Les réunions ’hors sol’ au risque de frustrer les participants

Pierre VUARIN

09 / 1998

Le terme "hors sol" provient de l’appellation des élevages industriels qui utilisent peu ou pas les produits végétaux originaires des terrains qui les environnent. L’ensemble ou la plus grande partie de l’alimentation est un assemblage d’aliments produits dans des régions ou pays plus ou moins éloignés. Par extension, nous utilisons le concept " réunion hors sol " pour désigner des réunions qui ne permettent pas aux participants d’avoir de rééls contacts et l’occasion de connaître un minimum un pays. La réunion se fait alors souvent dans un endroit facile d’accès, fonctionnel, pas trop loin d’un aéroport. L’autre dimension du caractère hors sol correspond au fait qu’une réunion se réalise sans relation avec des enjeux locaux ou que les acteurs intéressés par ces enjeux sont complètement absents de cette rencontre.

Nous avons organisé quelquefois des réunions hors sol, lorsqu’un groupe n’avait pas beaucoup de temps et qu’il était nécessaire de prendre une décision rapide. Cela a été le cas en 1995, lorsque le comité de suivi du RIAD s’est réuni deux jours à Montévidéo dans un hôtel. La réunion n’était pas facile. Il y avait des questions à régler. Le fait que les personnes aient fait un long déplacement sans rien voir de l’Uruguay, pour discuter de questions internes, est resté un mauvais souvenir. Le comité du RIAD a, depuis, refusé d’organiser ce type de réunion.

Les responsables de la réunion de Bertioga de l’Alliance pour un monde responsable et solidaire, en décembre 1997, avaient aussi fait le choix d’éviter les visites. Avant cette réunion, les paysans et responsables Ong présents impliqués sur les questions d’alimentation et d’agriculture étaient très curieux de voir ce qui se passait au Brésil, notamment le Mouvement des Sans Terre et la problématique de la sécurité alimentaire . Ils n’en ont pas eu l’occasion. La forme de la réunion, son objectif même ne le permettaient pas. Or ils venaient du Vietnam, de Chine ou d’Afrique. Ils n’étaient pas du tout sûrs de revenir dans ce pays. C’était certainement une erreur. Il aurait été bienvenu que ces paysans africains voient des mouvements urbains et les nouvelles formes de participation dans les villes. Ce temps de visites est aussi un temps différent de celui des réunions formelles. Il permet de mieux rentrer dans la réunion elle même, de mieux comprendre ce qui est expliqué par une partie de l’assemblée. En l’occurence cela aurait pu faciliter la compréhension des Asiatiques, Africains et Européens concernant l’expression des Brésiliens ou des Latinos-Américains pendant la réunion.

_DONNÉES FOURNIES:_

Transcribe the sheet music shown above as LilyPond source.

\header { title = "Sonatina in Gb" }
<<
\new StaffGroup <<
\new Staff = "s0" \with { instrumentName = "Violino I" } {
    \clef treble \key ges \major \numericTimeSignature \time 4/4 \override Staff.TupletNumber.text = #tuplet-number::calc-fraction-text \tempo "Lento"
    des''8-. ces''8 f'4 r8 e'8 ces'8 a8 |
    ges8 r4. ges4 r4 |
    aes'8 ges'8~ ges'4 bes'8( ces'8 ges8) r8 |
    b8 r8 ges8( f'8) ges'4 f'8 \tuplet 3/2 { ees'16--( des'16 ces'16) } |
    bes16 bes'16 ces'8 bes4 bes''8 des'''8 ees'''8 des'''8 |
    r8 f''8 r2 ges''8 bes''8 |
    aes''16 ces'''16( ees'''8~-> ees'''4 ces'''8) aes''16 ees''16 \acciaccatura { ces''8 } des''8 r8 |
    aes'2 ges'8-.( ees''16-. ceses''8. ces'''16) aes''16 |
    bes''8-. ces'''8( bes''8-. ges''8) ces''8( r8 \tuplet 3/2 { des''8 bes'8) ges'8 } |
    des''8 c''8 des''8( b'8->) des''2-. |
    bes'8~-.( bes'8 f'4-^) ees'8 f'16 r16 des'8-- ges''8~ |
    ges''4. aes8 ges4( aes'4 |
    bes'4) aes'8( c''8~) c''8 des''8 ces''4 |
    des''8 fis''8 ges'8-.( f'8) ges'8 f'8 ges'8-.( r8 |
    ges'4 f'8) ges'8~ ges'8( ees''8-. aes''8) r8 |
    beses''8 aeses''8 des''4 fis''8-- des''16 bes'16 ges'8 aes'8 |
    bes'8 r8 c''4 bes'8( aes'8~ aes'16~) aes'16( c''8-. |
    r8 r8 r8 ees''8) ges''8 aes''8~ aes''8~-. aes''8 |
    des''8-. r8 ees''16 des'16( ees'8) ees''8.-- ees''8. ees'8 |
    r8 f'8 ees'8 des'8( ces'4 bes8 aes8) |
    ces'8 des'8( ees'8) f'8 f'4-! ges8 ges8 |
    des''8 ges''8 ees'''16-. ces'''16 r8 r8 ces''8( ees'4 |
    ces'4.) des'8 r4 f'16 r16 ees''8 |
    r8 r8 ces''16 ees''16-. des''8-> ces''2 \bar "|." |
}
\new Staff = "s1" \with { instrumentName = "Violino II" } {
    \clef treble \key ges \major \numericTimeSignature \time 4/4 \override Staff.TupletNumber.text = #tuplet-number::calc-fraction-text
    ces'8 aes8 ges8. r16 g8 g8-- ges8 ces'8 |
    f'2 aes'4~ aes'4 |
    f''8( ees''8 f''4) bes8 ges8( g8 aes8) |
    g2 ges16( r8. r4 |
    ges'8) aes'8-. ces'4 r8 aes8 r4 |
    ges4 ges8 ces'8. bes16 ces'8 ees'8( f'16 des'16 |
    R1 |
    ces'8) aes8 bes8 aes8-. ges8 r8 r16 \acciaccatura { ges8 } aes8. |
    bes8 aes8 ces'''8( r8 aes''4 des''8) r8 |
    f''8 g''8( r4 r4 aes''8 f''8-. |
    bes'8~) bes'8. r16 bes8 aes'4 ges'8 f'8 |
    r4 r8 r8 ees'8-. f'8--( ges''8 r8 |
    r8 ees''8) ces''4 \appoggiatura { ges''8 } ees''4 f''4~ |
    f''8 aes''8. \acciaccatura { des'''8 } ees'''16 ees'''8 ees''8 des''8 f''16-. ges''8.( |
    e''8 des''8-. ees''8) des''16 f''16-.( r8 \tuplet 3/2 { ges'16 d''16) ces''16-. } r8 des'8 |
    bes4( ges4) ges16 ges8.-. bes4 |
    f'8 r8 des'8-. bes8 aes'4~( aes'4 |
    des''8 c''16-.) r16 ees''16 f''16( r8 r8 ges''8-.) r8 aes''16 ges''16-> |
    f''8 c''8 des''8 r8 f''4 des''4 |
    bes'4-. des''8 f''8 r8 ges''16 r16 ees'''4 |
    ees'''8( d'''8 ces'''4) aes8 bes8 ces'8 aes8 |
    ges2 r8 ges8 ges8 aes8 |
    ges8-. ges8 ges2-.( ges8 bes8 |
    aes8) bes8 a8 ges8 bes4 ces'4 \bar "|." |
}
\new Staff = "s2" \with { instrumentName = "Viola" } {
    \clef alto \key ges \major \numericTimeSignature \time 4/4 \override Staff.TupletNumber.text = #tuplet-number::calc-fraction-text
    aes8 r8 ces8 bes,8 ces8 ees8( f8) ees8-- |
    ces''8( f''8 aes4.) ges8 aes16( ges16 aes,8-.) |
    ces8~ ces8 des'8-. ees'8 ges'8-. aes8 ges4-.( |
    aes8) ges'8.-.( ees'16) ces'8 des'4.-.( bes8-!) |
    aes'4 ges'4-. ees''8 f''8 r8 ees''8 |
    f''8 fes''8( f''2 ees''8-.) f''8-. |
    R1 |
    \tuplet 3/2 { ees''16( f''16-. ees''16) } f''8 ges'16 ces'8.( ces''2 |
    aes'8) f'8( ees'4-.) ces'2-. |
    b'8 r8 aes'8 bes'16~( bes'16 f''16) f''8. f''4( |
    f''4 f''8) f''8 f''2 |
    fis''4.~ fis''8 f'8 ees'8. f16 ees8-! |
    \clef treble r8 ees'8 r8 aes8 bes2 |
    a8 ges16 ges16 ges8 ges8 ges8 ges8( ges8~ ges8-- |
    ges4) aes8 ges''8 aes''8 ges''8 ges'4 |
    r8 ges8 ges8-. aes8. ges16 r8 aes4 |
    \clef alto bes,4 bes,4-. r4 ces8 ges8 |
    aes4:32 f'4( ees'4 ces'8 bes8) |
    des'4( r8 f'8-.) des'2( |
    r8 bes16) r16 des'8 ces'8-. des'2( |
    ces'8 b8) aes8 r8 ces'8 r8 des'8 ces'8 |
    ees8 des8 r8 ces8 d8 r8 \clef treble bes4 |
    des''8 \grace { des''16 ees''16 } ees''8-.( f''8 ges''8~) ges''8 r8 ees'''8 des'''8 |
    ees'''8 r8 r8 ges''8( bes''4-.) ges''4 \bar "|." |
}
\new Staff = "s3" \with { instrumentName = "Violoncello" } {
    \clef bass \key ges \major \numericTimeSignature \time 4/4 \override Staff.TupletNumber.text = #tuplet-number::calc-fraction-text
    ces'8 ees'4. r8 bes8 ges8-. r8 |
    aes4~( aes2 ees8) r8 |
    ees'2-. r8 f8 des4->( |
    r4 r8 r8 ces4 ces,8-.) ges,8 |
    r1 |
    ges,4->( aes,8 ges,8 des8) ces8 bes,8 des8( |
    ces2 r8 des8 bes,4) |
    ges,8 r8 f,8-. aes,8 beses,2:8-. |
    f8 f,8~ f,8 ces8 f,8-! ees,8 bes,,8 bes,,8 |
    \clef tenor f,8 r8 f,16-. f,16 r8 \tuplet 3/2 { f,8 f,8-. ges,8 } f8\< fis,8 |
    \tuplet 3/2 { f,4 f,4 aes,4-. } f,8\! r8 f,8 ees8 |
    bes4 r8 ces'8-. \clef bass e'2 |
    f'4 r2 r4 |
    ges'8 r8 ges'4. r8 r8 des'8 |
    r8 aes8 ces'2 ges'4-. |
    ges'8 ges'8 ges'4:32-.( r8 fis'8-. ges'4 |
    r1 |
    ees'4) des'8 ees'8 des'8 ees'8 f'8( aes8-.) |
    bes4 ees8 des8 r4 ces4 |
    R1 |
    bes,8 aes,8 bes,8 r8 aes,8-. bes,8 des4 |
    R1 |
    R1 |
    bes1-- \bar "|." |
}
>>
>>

_SÉRIE D'EXERCICES:_
[A] Répondez aux questions suivantes d'après l'extrait sur les réunions hors sol.
(i) De quelle appellation provient le terme « hors sol » ?
(ii) En quelle année et dans quelle ville le comité de suivi du RIAD s'est-il réuni deux jours dans un hôtel ?
(iii) D'où venaient les paysans et responsables d'ONG présents à la réunion de Bertioga ?
[B] Rédigez la suite de l'extrait sur les réunions hors sol à partir de sa dernière phrase.

_LES RÉPONSES:_
[A]
(i) De l'appellation des élevages industriels qui utilisent peu ou pas les produits végétaux originaires des terrains qui les environnent.
(ii) En 1995, à Montévidéo.
(iii) Du Vietnam, de Chine ou d'Afrique.

[B]
Nous avons vécu une autre réunion hors sol, à Paris, qui réunissait, pendant une journée, des ONG européennes et américaines concernant les questions d’environnement et d’OMC. Les personnes se connaissaient pratiquement toutes. L’objectif était de répliquer rapidement au projet du gouvernement US qui voulait, lui même, choisir des Ong pour monter un dialogue USA-Europe sur ces questions. Cette rencontre a plutot bien fonctionné. L’objectif de créer une dynamique de dialogue USA-Europe entre des Ong s’est réalisé. Un agenda a été monté avec quelques prises de responsabilité.

Voici maintenant, pour montrer tout l’intérêt de la démarche inverse, quelques exemples de rencontres qui ont pris la réalité locale en compte. En 1993, la rencontre au LARZAC avec les partenaires APM au niveau international a inauguré une formule avec des réunions de 8 heures à 13h30 (ou 14h)avec un break petit sandwich à 11heures. L’après-midi, le temps était consacré à des visites à partir de 15h ou 15h30. Les repas et les nuits se passaient souvent chez des particuliers. Idem pour une réunion concernant un projet de formation rurale à San José, en Uruguay et aussi pour la réunion de Cascavel (Brésil)avec l’ensemble des réseaux et partenaires du réseau mondial APM. Les visites ne se sont pas limitées au milieu rural, mais aussi à des visites dans les favelas et dans des quartiers réurbanisés à Rio de Janeiro.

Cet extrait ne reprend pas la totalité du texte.